His friends only pointed and laughed. “The Great Stanislav of Sennaya Square can’t hold his drink anymore!”
Nikolai let go. The Great Stanislav of Sennaya Square? He edged around to get a better look at the man’s face. No, not a man, but a boy Nikolai’s age. The face was rougher than he remembered, skin leathered from long days in the sun, but it was the same reprobate with whom Nikolai used to play cards. Stanislav was a liar and a swindler and a brute, and that was only a list of his best qualities.
Stanislav mumbled something, then slumped onto the table, face in a platter of herring, and began to snore. His friends laughed harder, then emptied his pockets of the rest of his rubles.
Each is worse than the next, Nikolai thought as he watched them. All the better for me. He decided to take energy from every single one of them.
When he was finished, they were all asleep with their faces smashed in the herring. Nikolai scooped up the bills and coins and poured them into the serving girl’s apron pocket as she walked by. “For you,” he whispered. It was that tiny bit of propriety, that sliver of sunlight that still existed within him, that made him do it.
The servant girl looked all around her but couldn’t find her benefactor. When she dipped her hand into her apron pocket, though, she smiled and said, “Thank you.”
Nikolai felt both wonderfully vile and horribly saintly in the moment, and that strange oil-and-water roiling churned within him again, like it had when he’d absorbed some of Vika’s magic in the egg. He frowned and spat on the floor, as if that would rid him of the discomfort of being good.
He began to walk away, but then he paused. Stanislav’s and the others’ shadows were following him. Well, not exactly following, for they weren’t alive by any means, but they stretched thin, as the shadows of the girl and her father at the toy shop had done, one end stuck to their owners, the other attracted to Nikolai.
He took another step, and then another and another, and the shadows from other patrons began to cling to him, too. Nikolai watched as more shadows joined, stretching thinner and then thinner still, until he was on the far side of the tavern. The Magpie and the Fox was striped with eerie, willowy silhouettes from one end to the other.
Nikolai grinned. And then, when the shadows were on the brink of nearly snapping, he waved his hand to release them from his pull. They sprang away.

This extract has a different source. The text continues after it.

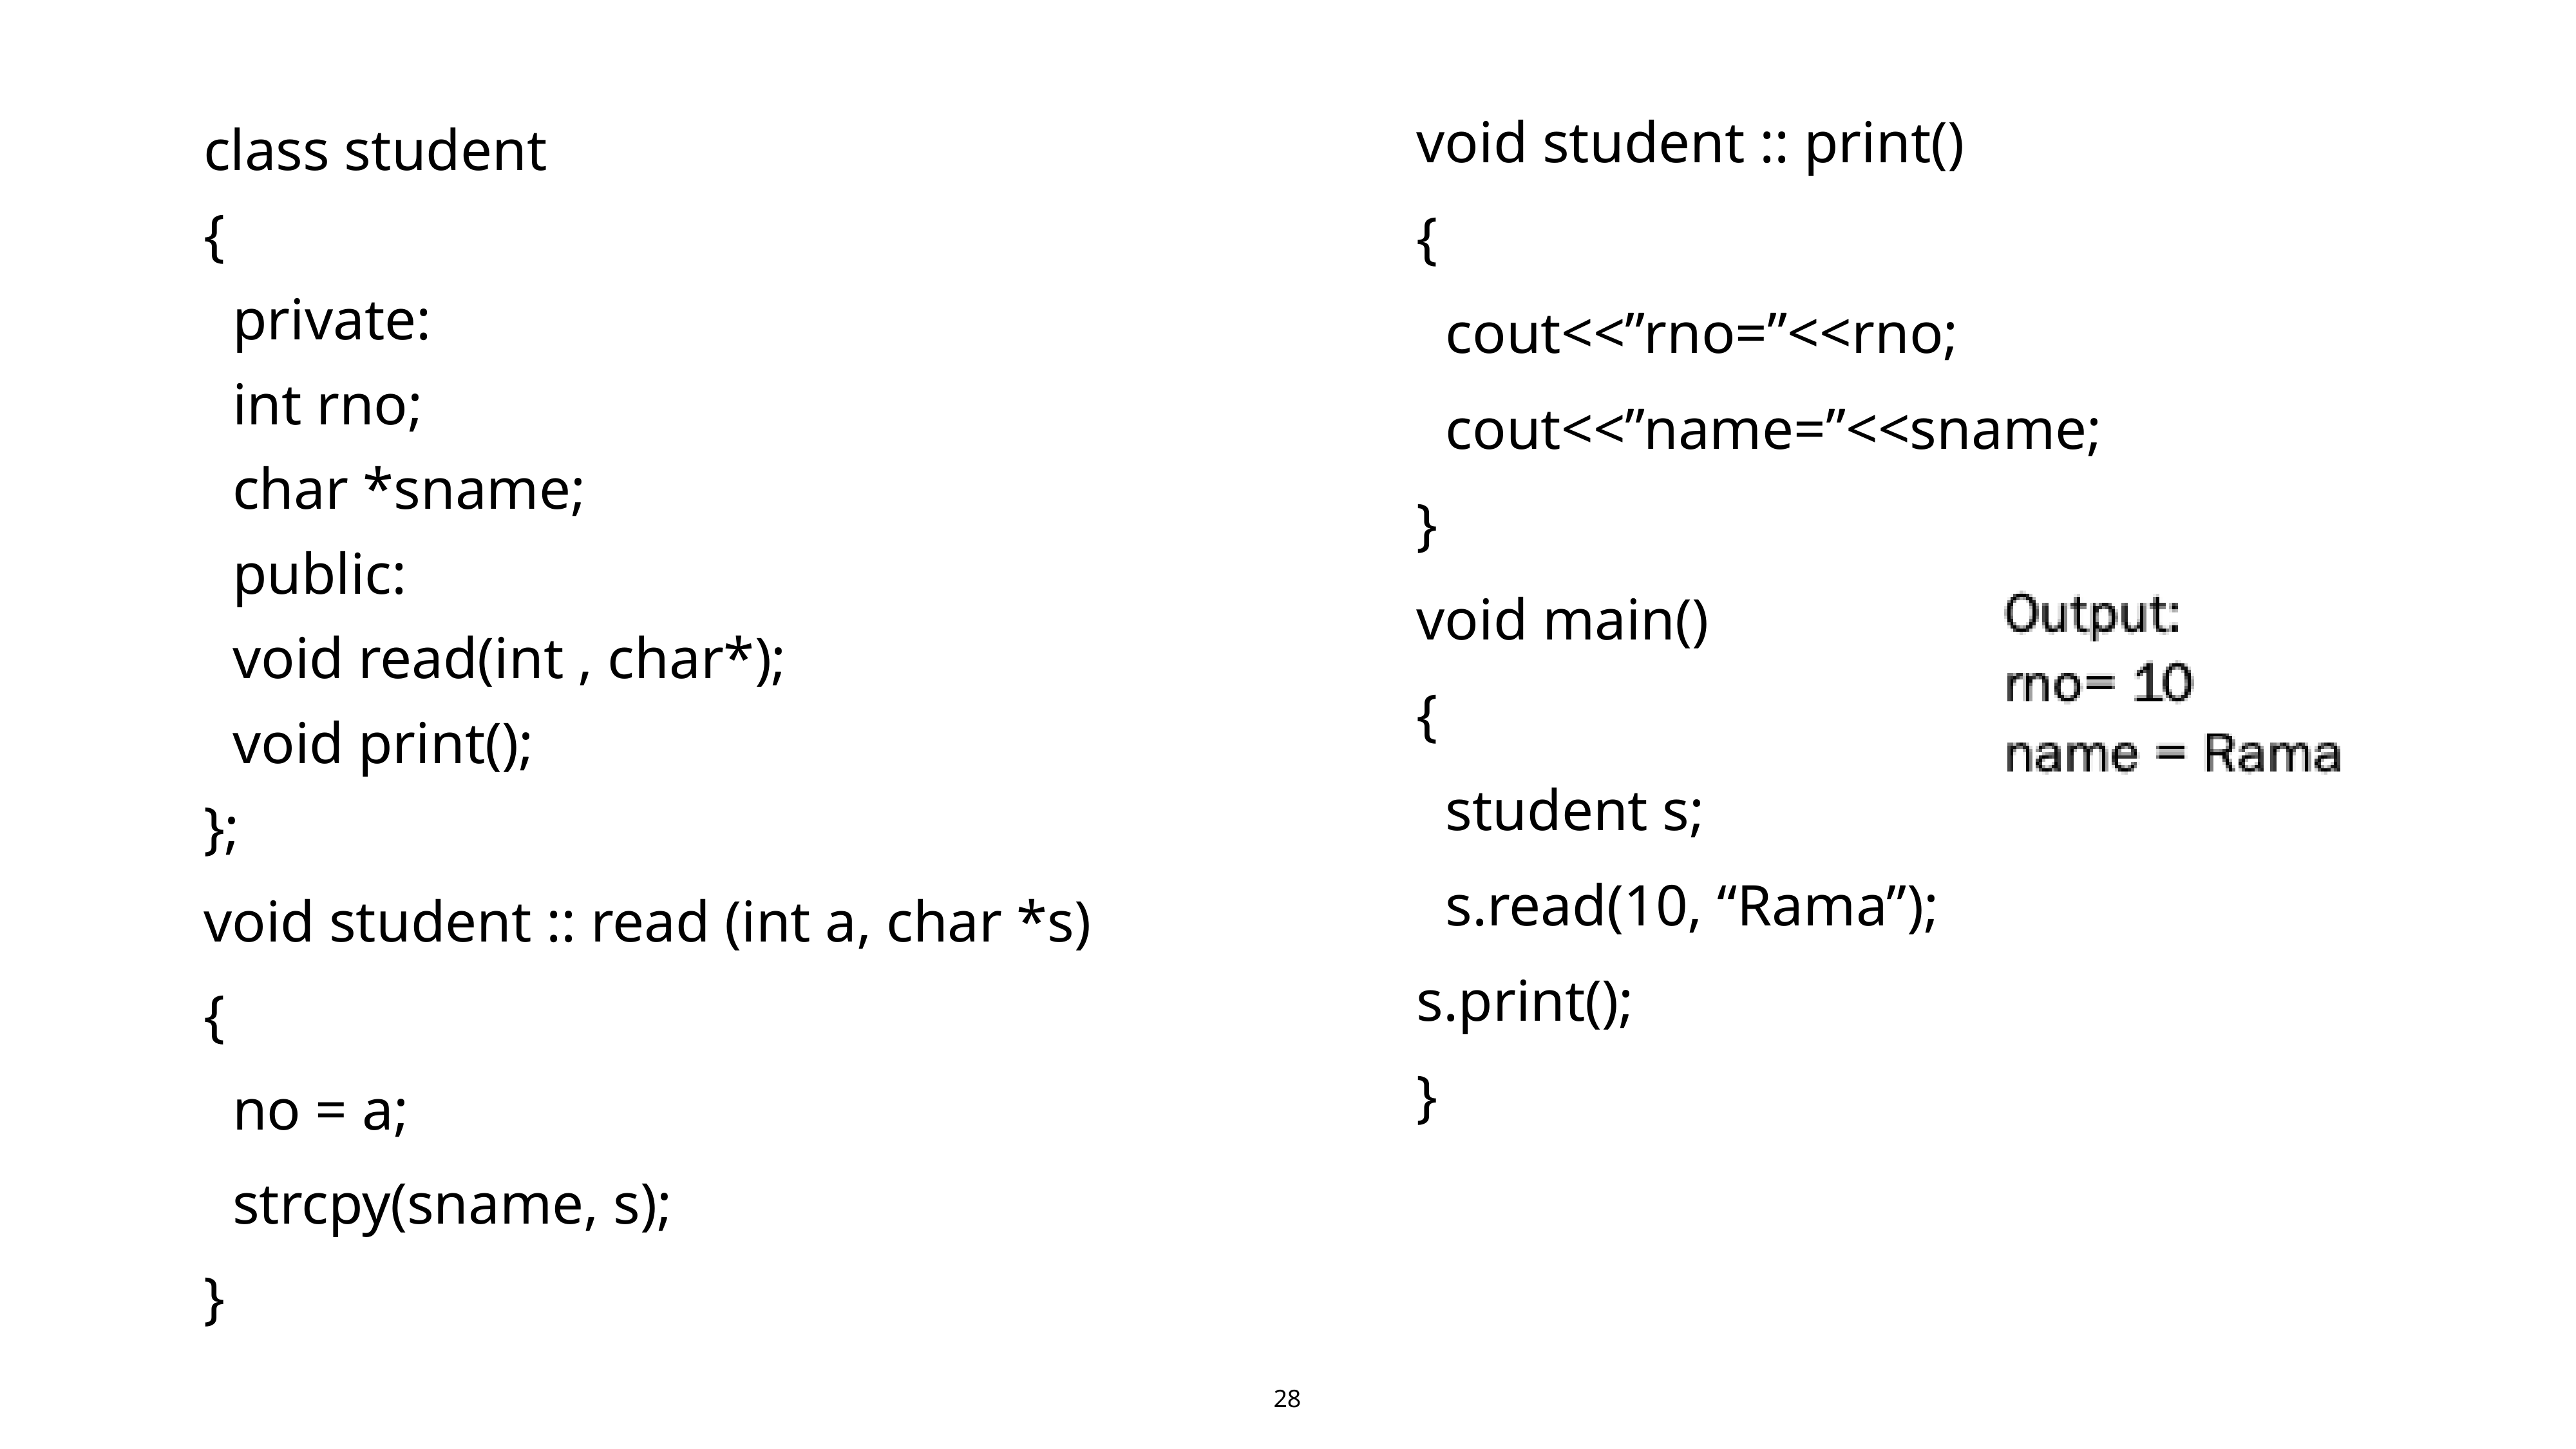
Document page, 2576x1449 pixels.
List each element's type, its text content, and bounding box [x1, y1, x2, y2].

He’d let them go back to whom they belonged. For now.
The shadows closest to him returned to a table near the wall, where a boy his age and three men in their midthirties huddled. Nikolai furrowed his brow as he studied them, for he could tell they weren’t the sort who normally met in the Magpie and the Fox. They had attempted to dress below their station, but unbeknownst to them, their mannerisms gave them away—they ignored everyone around them, customers and servers alike, in the manner of the highborn, who were accustomed to not seeing those beneath them. Nikolai simultaneously hated them and wanted to be them.
“I have no problem with the tsesarevich,” one of the men said. “The tsesarevich has a reputation for generosity. It’s the grand princess I take issue with.”

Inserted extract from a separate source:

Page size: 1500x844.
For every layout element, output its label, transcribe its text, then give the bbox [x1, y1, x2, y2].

Blazes, that’s Major General Sergei Volkonsky. Nikolai recognized him, of course. Everyone in Saint Petersburg knew him. But what was a man like Volkonsky doing in a hole like the Magpie and the Fox?
“It is substantiated fact,” said a man with a pinched face, as he gesticulated with a pickle in his hand, “that the grand princess was always at the tsar’s right hand. She attended every meeting of the Imperial Council, whereas the tsesarevich did not.”